» 表示テキスト:
クロオオアリの複数の女王アリは同居できるか 結果

女王アリがいるクロオオアリのコロニー同士は、同居できるのでしょうか。できそうにないと思えますが、検証してみることにしました。

2015年11月27日
sample1:B14115とB14118 働きアリは合わせて8匹
sample2:B14069(働きアリ7匹)とB14127(働きアリ6匹)

2015年11月28日
sample3:B14072(働きアリ10匹 幼虫3)とB14031(働きアリ9匹 幼虫1)とB14057(働きアリ17匹 幼虫0)とB14048(働きアリ7匹 幼虫0)

2015年11月30日
sample4:B14034(働きアリ4匹 幼生虫無し)とB14133(働きアリ13匹 幼虫10)

以上、幼生虫を含んだコロニー構成はまちまちですが、4つのサンプルを用いました。

経過
11月30日
sample1:女王アリ健在 働きアリ8匹死亡なし
sample2:女王アリ健在 働きアリ13匹死亡なし
sample3:4匹の女王アリの内1匹が死亡(薄い色の働きアリ5匹が取り囲んでいる) 働きアリ7匹死亡

12月1日
sample1:女王アリ健在 働きアリ8匹死亡なし
sample2:女王アリ健在 働きアリ13匹死亡なし
sample3:女王アリ2匹目が瀕死 働きアリ1匹死亡 全体にまとまりがない
sample4:女王アリ健在 働きアリ1匹死亡 まとまりがない

12月2日
sample3:働きアリ5匹死亡

12月13日
sample1:女王アリ1匹瀕死 働きアリ8匹死亡なし
sample2:女王アリ健在 働きアリ13匹死亡なし
sample3:女王アリ2匹目が死亡(残り2匹) 働きアリ2匹死亡(残り33匹)
sample4:女王アリ健在 働きアリ1匹死亡(残り15匹)

1月4日
sample1:女王アリ1匹死亡(残り1匹) 働きアリ2匹死亡(残り6匹)
sample2:女王アリ1匹死亡(残り1匹) 働きアリ13匹死亡なし
sample3:女王アリ残り2匹 働きアリ1匹瀕死(残り33匹)
sample4:女王アリ健在 働きアリ1匹死亡(残り14匹)

以上の経過で真冬を迎えました。そしてほぼ半年後の5月現在の様子ですが、次のようです。

» 課題の目的: クロオオアリの同居実験の文章から、「2015年11月27日」から「以上、幼生虫を含んだコロニー構成はまちまちですが、4つのサンプルを用いました。」までの部分を一字も変えずに書き出せ。

» 保存データ:
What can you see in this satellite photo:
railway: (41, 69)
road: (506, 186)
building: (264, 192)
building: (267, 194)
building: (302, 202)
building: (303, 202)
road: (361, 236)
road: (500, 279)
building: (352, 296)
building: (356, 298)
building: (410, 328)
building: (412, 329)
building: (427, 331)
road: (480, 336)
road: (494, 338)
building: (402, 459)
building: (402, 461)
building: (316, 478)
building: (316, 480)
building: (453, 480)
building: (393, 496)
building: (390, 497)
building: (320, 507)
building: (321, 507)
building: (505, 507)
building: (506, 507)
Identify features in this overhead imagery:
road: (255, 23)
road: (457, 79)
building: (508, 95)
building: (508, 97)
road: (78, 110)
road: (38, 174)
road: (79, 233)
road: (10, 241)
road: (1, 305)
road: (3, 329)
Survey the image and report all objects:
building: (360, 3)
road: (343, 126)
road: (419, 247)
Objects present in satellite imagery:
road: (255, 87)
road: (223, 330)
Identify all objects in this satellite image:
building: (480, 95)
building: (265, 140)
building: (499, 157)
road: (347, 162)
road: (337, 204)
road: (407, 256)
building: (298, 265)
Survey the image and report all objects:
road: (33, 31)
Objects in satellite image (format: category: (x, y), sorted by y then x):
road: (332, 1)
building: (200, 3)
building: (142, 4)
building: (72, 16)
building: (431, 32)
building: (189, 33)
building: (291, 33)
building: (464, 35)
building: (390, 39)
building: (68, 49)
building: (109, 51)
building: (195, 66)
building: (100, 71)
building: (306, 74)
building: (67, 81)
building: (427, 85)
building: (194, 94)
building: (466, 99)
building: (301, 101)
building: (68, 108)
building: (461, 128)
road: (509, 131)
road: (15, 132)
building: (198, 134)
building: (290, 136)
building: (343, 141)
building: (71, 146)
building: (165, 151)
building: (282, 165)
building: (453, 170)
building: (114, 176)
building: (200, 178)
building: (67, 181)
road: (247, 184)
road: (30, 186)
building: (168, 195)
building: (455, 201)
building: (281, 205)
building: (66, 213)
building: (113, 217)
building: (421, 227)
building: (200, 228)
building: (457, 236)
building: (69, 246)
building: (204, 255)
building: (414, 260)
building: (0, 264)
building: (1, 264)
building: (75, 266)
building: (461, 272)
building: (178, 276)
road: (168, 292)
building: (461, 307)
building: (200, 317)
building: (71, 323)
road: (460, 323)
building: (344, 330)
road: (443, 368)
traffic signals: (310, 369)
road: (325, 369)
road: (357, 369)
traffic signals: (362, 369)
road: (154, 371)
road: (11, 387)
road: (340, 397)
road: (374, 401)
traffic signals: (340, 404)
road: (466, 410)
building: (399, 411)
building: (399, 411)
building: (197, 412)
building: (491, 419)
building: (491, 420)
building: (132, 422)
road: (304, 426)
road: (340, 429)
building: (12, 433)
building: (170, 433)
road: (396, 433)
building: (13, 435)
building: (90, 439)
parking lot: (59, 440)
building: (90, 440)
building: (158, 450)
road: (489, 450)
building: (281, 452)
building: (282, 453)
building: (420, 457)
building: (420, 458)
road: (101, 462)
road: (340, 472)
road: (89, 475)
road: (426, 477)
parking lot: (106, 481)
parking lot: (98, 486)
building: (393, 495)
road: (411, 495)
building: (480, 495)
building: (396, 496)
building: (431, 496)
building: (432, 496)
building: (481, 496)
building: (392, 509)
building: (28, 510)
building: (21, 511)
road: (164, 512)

» 課題への回答:
2015年11月27日
sample1:B14115とB14118 働きアリは合わせて8匹
sample2:B14069(働きアリ7匹)とB14127(働きアリ6匹)

2015年11月28日
sample3:B14072(働きアリ10匹 幼虫3)とB14031(働きアリ9匹 幼虫1)とB14057(働きアリ17匹 幼虫0)とB14048(働きアリ7匹 幼虫0)

2015年11月30日
sample4:B14034(働きアリ4匹 幼生虫無し)とB14133(働きアリ13匹 幼虫10)

以上、幼生虫を含んだコロニー構成はまちまちですが、4つのサンプルを用いました。